EXERCISE:
Lines in the listing below containing the string "Example" are to be identified and copied.

── RECORDED DATA ──

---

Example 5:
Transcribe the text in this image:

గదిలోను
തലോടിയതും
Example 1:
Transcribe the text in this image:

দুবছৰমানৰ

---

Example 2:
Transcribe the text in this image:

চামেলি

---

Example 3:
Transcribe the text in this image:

───

SOLUTION BELOW:
Example 5:
Example 1:
Example 2:
Example 3:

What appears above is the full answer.